The recovering fishing industry is being crippled in the Northern
and Eastern waters by the ban on fishing fleets consequent to the
attack on the Naval vessel and the sinking of the LTTE craft. The
escalating violence with injuries to foreigners and fears of fresh
violence is likely to be a setback to the expected revival in tourism.
These are two direct impacts of the current security situation on
two sub-sectors of the economy.
In
fact the indirect impacts could be even more serious. The much-needed
enhancement of foreign direct investment is not only unlikely to
flow in but are likely to be diverted to other more stable venues.

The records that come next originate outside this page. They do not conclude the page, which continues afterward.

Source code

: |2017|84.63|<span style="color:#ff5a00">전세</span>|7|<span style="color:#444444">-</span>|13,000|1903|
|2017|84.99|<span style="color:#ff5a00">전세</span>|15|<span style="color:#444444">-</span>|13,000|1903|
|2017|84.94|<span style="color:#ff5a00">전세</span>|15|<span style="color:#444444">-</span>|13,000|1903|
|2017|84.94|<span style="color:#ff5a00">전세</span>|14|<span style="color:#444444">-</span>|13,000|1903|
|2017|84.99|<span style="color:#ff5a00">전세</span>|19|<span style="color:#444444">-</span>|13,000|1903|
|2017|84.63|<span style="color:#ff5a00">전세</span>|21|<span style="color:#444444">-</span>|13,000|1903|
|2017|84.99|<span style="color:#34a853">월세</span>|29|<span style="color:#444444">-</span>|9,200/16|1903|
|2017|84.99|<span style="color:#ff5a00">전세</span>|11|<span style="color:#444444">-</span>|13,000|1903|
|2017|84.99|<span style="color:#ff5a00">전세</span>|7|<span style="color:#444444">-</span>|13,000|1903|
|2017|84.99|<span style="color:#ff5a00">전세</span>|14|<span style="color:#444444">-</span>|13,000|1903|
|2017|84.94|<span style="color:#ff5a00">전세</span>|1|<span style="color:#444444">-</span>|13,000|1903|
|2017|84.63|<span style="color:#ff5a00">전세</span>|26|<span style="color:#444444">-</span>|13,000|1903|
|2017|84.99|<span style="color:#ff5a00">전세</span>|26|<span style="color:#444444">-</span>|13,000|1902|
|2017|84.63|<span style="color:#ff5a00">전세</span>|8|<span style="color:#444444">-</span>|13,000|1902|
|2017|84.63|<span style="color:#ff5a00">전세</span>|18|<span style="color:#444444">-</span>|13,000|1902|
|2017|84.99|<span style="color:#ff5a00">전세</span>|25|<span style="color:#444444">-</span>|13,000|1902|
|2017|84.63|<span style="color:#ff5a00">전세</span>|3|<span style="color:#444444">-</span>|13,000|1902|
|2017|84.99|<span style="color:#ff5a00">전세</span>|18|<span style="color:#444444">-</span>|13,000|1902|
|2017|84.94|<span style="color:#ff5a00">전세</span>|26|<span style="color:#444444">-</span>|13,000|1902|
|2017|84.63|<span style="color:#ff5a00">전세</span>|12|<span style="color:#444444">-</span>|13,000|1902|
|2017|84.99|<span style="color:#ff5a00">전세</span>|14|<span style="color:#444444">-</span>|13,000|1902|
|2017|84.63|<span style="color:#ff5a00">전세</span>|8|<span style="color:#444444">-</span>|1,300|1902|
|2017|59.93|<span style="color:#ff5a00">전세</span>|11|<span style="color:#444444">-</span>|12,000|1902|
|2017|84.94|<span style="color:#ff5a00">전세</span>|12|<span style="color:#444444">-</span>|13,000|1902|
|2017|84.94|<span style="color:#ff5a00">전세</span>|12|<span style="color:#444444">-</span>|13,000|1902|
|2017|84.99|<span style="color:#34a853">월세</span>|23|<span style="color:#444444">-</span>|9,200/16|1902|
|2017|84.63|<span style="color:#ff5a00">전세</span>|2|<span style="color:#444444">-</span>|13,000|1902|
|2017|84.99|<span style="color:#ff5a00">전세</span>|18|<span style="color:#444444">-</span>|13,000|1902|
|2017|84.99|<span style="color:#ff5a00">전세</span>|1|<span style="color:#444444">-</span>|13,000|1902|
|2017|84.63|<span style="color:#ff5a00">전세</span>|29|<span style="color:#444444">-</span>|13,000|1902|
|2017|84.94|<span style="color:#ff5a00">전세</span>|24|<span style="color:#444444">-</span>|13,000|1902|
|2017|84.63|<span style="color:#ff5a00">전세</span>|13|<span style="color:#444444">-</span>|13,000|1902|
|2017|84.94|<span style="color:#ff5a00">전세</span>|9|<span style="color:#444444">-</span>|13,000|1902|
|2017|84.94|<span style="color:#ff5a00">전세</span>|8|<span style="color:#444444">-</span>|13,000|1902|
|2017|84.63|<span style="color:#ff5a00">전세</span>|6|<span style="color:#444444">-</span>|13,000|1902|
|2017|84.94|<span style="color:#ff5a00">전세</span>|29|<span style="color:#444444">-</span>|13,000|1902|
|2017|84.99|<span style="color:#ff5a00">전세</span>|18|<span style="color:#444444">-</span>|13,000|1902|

The continuing escalation of oil prices to new peaks is likely to
be a crushing blow to the country's finances and particularly to
the public finances and the external accounts.
All
these mean that the optimistic predications for the economy in 2006
are not likely to be realized. There are also signs of the government
procuring arms and military hardware. These would increase the budget
deficit beyond the estimated figure given in Budget 2006. It may
also result in enforced cuts on developmental expenditure. The much
delayed and unsatisfactory progress in infrastructure development
is likely to be affected adversely.
Most
expectations and predications about this year's economic performance
had the underlying proviso that they are dependent on the progress
of the peace process. The chances that there would be substantial
progress are now remote and the economy may take a beating once
more. In such a context, it is vital that the government adopts
prudent fiscal measures to enable it to spend on essential war expenditure
without creating excessive inflationary pressure.
This
is no mean task. The increase in fuel prices may have an adverse
impact on both the fiscal deficit and the balance of payments. Last
year the government incurred additional expenditure on government
salaries both by increased recruitment, especially of unemployed
graduates, and by raising public service salaries. The additional
recurrent expenditure on these would be an additional cost this
year.
The
failure of the government to pass on the additional costs of petroleum
to consumers caused quite a problem in the finances of certain corporations
and ultimately on the budget. The most recent increase in consumer
prices of petroleum products too may be inadequate to cover fully
the ever-increasing fuel prices. The backlog has anyway created
a serious problem for the country's finances.
The
government should revert to the formula for petroleum prices adopted
by the previous government of passing on increases in import costs
to consumers at regular intervals. The advantages of this system
of pricing is that consumers would be adjusting their demand to
actual international prices, the finances of the Petroleum Corporation
would not be undermined, the price increase would be more gradual
and the strain on the budget would be minimized, if it results in
there being no subsidy.The strain on the balance of payments would
be less, if consumers respond and adjust their demand to the higher
prices.
In
as far as the balance of payments was concerned there was some relief
from the lines of credit obtained from Iran and India. In fact most
of the US$ 250 million credit obtained would have to be repaid during
the course of this year thereby straining this year's balance of
payments severely. The government also faces the prospect of the
moratoria on debt payments lapsing and having to pay these this
year.
As
the Asian Development Bank's economist Johanna Boestal aptly described,
we have opted for quick fix solutions like taking Panadol to solve
a deep-seated malaise. She pointed out the CEB alone had incurred
over Rs. 50 billion of short-term debt and payments arrears.
Bold
economic decisions are needed to ensure stability and growth of
the economy. The most critical overall area that must be addressed
is the containment of the Budget deficit to the magnitude indicated
in the Budget.
What
we are in fact observing is a state of affairs where there are statements
that the deficit would be contained, while at the same time the
government is incurring additional expenditure without any increments
in revenue. This is a dangerous course of action. Last year the
economy was saved by the financial inflows from abroad. In spite
of the huge trade deficit of US $ 2.4 billion last year, there was
a balance of payments surplus, an increase in foreign exchange reserves
and the Rupee was strengthened. We cannot expect such a fortuitous
economic occurrence this year.
In
a political context where peace appears distant, proper economic
management is vital. We can only hope that the escalation of violence
would be contained and that it would not spread to the South. The
other possibility is that international pressure may restrain LTTE
violence and that the peace process would recommence.
In
hindsight, it may appear that the long drawn out negotiations of
the previous government that achieved nothing substantial was at
least beneficial to the economy. The political outcomes would continue
to have an important bearing on the pace and direction of economic
development.
On the other hand, good economic management is needed to overcome
the disadvantages of the rough road to peace.